_Task goal:_ Your answer should be the records below, repeated exactly as they stand.
Top of Supplied data
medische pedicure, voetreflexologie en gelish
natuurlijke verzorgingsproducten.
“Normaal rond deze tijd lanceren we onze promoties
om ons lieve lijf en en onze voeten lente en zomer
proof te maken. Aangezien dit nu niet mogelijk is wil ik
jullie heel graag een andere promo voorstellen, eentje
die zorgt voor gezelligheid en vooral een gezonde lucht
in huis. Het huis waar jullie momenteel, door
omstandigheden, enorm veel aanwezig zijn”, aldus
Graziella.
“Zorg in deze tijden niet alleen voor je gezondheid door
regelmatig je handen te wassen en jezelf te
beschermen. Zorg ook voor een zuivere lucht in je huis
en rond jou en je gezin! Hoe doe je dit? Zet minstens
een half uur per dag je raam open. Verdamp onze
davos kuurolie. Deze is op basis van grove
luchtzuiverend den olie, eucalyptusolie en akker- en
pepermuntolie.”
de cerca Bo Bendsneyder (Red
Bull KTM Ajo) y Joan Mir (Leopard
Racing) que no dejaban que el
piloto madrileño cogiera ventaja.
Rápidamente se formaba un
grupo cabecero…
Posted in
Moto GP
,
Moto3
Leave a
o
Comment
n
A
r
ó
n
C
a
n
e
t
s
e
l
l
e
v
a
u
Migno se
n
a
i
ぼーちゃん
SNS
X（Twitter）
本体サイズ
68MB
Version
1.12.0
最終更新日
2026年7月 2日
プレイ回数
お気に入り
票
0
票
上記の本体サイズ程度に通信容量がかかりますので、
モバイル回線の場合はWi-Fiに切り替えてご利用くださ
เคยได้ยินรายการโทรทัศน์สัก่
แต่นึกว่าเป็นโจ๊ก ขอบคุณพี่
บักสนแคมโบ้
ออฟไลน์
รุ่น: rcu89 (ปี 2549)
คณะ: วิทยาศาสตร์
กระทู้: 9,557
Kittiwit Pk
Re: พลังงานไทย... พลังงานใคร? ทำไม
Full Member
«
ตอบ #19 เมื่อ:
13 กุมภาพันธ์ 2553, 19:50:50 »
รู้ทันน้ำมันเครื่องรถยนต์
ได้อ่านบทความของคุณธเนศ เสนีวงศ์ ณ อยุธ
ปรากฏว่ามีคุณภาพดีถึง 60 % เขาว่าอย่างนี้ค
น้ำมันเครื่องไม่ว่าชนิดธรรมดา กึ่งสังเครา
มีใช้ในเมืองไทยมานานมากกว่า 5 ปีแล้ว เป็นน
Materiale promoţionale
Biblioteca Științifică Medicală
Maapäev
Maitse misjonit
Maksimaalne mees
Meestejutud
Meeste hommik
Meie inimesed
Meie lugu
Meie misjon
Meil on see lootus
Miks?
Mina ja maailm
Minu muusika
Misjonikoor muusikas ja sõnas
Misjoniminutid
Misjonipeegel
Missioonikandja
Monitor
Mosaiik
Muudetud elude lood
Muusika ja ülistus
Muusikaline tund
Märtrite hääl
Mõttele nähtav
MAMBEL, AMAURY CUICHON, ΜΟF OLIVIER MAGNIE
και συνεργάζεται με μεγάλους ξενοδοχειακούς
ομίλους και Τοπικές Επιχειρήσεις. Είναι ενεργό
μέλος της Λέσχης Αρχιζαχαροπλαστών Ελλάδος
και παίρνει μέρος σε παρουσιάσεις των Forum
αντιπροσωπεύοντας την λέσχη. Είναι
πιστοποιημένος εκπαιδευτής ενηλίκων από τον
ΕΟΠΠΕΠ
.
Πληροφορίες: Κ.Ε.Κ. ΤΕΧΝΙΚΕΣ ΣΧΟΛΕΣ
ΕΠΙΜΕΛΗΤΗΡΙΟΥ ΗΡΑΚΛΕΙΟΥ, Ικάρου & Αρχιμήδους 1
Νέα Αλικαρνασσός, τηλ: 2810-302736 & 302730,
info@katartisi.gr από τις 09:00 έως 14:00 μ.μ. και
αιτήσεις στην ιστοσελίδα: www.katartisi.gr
Bottom of Supplied data
_Answer for the task:_
medische pedicure, voetreflexologie en gelish
natuurlijke verzorgingsproducten.
“Normaal rond deze tijd lanceren we onze promoties
om ons lieve lijf en en onze voeten lente en zomer
proof te maken. Aangezien dit nu niet mogelijk is wil ik
jullie heel graag een andere promo voorstellen, eentje
die zorgt voor gezelligheid en vooral een gezonde lucht
in huis. Het huis waar jullie momenteel, door
omstandigheden, enorm veel aanwezig zijn”, aldus
Graziella.
“Zorg in deze tijden niet alleen voor je gezondheid door
regelmatig je handen te wassen en jezelf te
beschermen. Zorg ook voor een zuivere lucht in je huis
en rond jou en je gezin! Hoe doe je dit? Zet minstens
een half uur per dag je raam open. Verdamp onze
davos kuurolie. Deze is op basis van grove
luchtzuiverend den olie, eucalyptusolie en akker- en
pepermuntolie.”
de cerca Bo Bendsneyder (Red
Bull KTM Ajo) y Joan Mir (Leopard
Racing) que no dejaban que el
piloto madrileño cogiera ventaja.
Rápidamente se formaba un
grupo cabecero…
Posted in
Moto GP
,
Moto3
Leave a
o
Comment
n
A
r
ó
n
C
a
n
e
t
s
e
l
l
e
v
a
u
Migno se
n
a
i
ぼーちゃん
SNS
X（Twitter）
本体サイズ
68MB
Version
1.12.0
最終更新日
2026年7月 2日
プレイ回数
お気に入り
票
0
票
上記の本体サイズ程度に通信容量がかかりますので、
モバイル回線の場合はWi-Fiに切り替えてご利用くださ
เคยได้ยินรายการโทรทัศน์สัก่
แต่นึกว่าเป็นโจ๊ก ขอบคุณพี่
บักสนแคมโบ้
ออฟไลน์
รุ่น: rcu89 (ปี 2549)
คณะ: วิทยาศาสตร์
กระทู้: 9,557
Kittiwit Pk
Re: พลังงานไทย... พลังงานใคร? ทำไม
Full Member
«
ตอบ #19 เมื่อ:
13 กุมภาพันธ์ 2553, 19:50:50 »
รู้ทันน้ำมันเครื่องรถยนต์
ได้อ่านบทความของคุณธเนศ เสนีวงศ์ ณ อยุธ
ปรากฏว่ามีคุณภาพดีถึง 60 % เขาว่าอย่างนี้ค
น้ำมันเครื่องไม่ว่าชนิดธรรมดา กึ่งสังเครา
มีใช้ในเมืองไทยมานานมากกว่า 5 ปีแล้ว เป็นน
Materiale promoţionale
Biblioteca Științifică Medicală
Maapäev
Maitse misjonit
Maksimaalne mees
Meestejutud
Meeste hommik
Meie inimesed
Meie lugu
Meie misjon
Meil on see lootus
Miks?
Mina ja maailm
Minu muusika
Misjonikoor muusikas ja sõnas
Misjoniminutid
Misjonipeegel
Missioonikandja
Monitor
Mosaiik
Muudetud elude lood
Muusika ja ülistus
Muusikaline tund
Märtrite hääl
Mõttele nähtav
MAMBEL, AMAURY CUICHON, ΜΟF OLIVIER MAGNIE
και συνεργάζεται με μεγάλους ξενοδοχειακούς
ομίλους και Τοπικές Επιχειρήσεις. Είναι ενεργό
μέλος της Λέσχης Αρχιζαχαροπλαστών Ελλάδος
και παίρνει μέρος σε παρουσιάσεις των Forum
αντιπροσωπεύοντας την λέσχη. Είναι
πιστοποιημένος εκπαιδευτής ενηλίκων από τον
ΕΟΠΠΕΠ
.
Πληροφορίες: Κ.Ε.Κ. ΤΕΧΝΙΚΕΣ ΣΧΟΛΕΣ
ΕΠΙΜΕΛΗΤΗΡΙΟΥ ΗΡΑΚΛΕΙΟΥ, Ικάρου & Αρχιμήδους 1
Νέα Αλικαρνασσός, τηλ: 2810-302736 & 302730,
info@katartisi.gr από τις 09:00 έως 14:00 μ.μ. και
αιτήσεις στην ιστοσελίδα: www.katartisi.gr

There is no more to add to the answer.